Finding the Right Buyer for Your Business

Business Insights
07/01/2021

Kay Binns has nine years’ experience in the M&A industry, following more than twenty years’ experience working at executive level in mid-market technology, manufacturing and engineering companies.

 

Her extensive research and analysis skills play a key part in her role within EvolutionCBS, particularly when researching potential buyers of sellers for clients’ businesses.  She also prepares the marketing documents, such as Information Memoranda and Pitch decks.

 

There’s a great deal of research that goes into finding the right buyer for a business.  If you’re planning on selling yours, the price it fetches may not be the most important factor for you to consider. 

 

Handing a business on to someone else involves many dynamics:  there’s the welfare of your team to consider, your customers and perhaps even your family.  You may feel deeply emotionally bound to the business that you’ve nurtured from a mere project plan to a real enterprise – and quite rightly. 

 

If you’re looking for the right owner to take over from you, there’s only one way it’ll happen: legwork, legwork and more legwork. 

 

In my experience, the more in-depth knowledge we have of you and your business, the more accurate we will be in our search for the right buyer.  There are plenty of tools on the market that can do a generic search for related industries that may have ‘ready to invest’ buyers.  A generic search, though, can waste more time than you can afford.  These tools are just a part of a wider toolkit; on their own, they cannot get the results that proper, investigative research can.  What’s more, their use doesn’t foster the deep trust that research time does.

 

SELLING YOUR BUSINESS STARTS WITH TRUST

We hold a series of initial, in-depth meetings with the client where the whole team is introduced.  It’s a very effective way of getting to know each other and actively tuning into a client’s non-verbal communication as well as the verbal kind. 

 

If you have found a team that you trust, it’s up to you to try to open up to them.  Remember, you have a right to their confidentiality and can make use of non-disclosure agreements if you wish.  The most important thing is, though, that you disclose everything that you can about your business early – warts and all. 

 

There are bound to be some features of your business that are less attractive than others – and that’s nothing that some tactful copywriting can’t cope with.  If a sale goes through and the warts are discovered only afterwards, the business could end up losing staff or clients.  That can be worse than not selling at all.

 

YOUR SALES TEAM IS ON YOUR SIDE

Stay open-minded to your team’s suggestions.  If they’ve done their research properly, they will not put invalid prospects in front of you. 

 

The more time they spend on finding out all about your business the better.  One of the reasons for our success rate is our focus on finding a singular, unique aspect of a business that might attract a buyer.  It might be something surprising … something that could be overlooked without in-depth research in the early stages.  This is the way to gain the closeness with your team that allows them to take you by the hand and guide you safely through the whole process.

 

You might be surprised at who your experts find to be a decent prospect for your business.  Just because it may have been your competition, you’ve shared an account before or because the owner plays a lousy round of golf doesn’t mean it’s wrong for your business’s future. 

 

Trust your team.  Allow them to explain their reasoning.
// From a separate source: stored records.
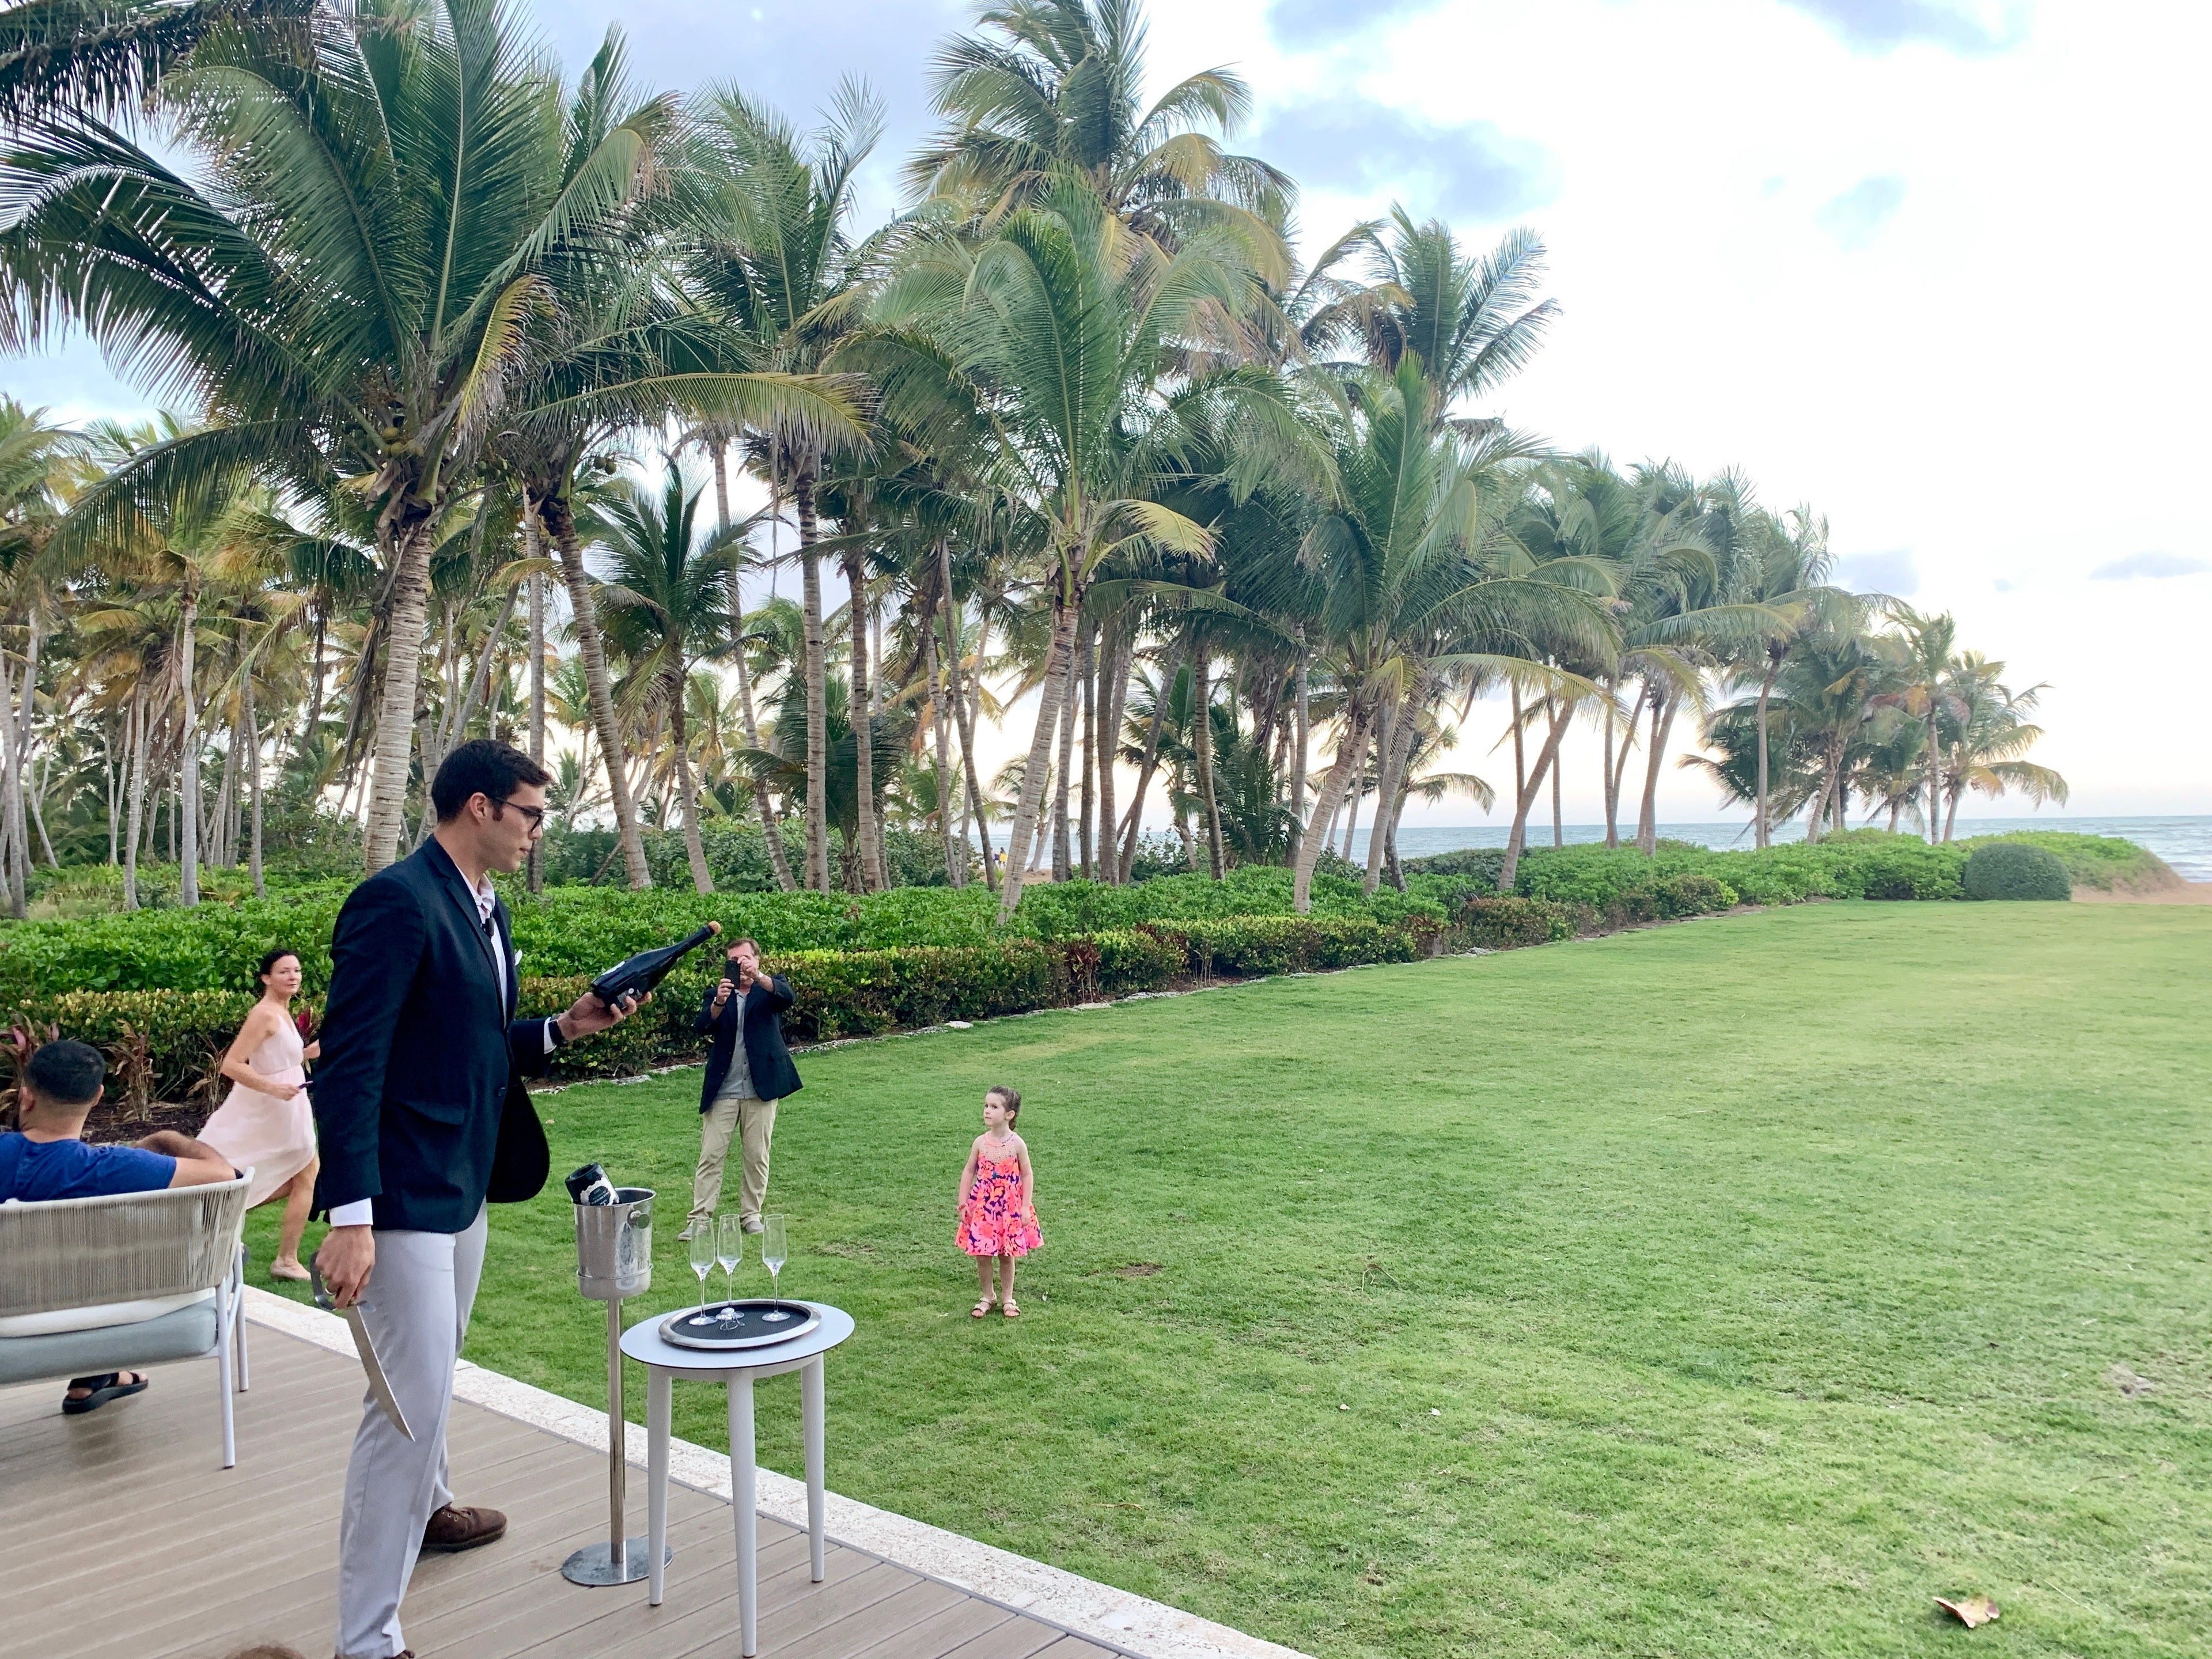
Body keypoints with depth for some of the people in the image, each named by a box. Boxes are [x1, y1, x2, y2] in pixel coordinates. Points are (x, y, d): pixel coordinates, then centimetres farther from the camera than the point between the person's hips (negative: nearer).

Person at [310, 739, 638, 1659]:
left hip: (464, 1183, 10)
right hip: (404, 1195, -10)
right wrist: (349, 1216, -27)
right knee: (412, 1398, -6)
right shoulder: (397, 901, -19)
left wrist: (562, 1028, 2)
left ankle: (425, 1506, 50)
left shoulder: (484, 907, 9)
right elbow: (351, 1064, -24)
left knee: (433, 1371, 27)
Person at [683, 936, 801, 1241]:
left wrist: (757, 977, -36)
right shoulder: (716, 994, 9)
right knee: (710, 1155, -2)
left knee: (756, 1156, 6)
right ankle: (700, 1217, 0)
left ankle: (751, 1214, 17)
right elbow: (702, 1026, -8)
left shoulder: (770, 988, 5)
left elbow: (786, 996, -19)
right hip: (722, 1090, 1)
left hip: (761, 1088, -1)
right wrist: (719, 1002, -28)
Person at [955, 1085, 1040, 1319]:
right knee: (982, 1255, 7)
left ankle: (1007, 1298, 27)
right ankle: (987, 1297, 25)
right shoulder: (981, 1142, -5)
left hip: (1010, 1207, -1)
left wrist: (1026, 1207, -7)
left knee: (1007, 1255, 10)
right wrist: (963, 1203, -2)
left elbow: (1027, 1175, -3)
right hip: (982, 1206, 2)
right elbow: (969, 1172, 2)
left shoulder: (1017, 1144, -9)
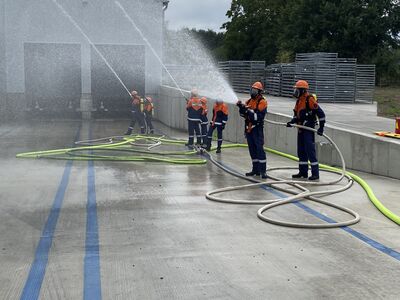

They might know your prospects’ reasons to buy – some which you might never have guessed.  

 

Here are some of the more common reasons buyers are in the market:

  • Changes in technology as the business evolves
  • A need to gain strength rapidly by synergising with a complementary company
  • A challenge to gain access to a select market sector or even a specific client, in which case the acquisition of your business overcomes a ‘barrier to entry’. This is particularly true in highly regulated industries.
  • A need to diversify quickly in response to sudden market growth in a new sector
  • Personal things – a sudden bereavement, illness or a new marriage.

 

Try to resist the urge to rule anyone out that your team suggests.  Our clients are often very surprised to find out who they’re selling to … perhaps you already know the person who’s going to take your business on its next adventure!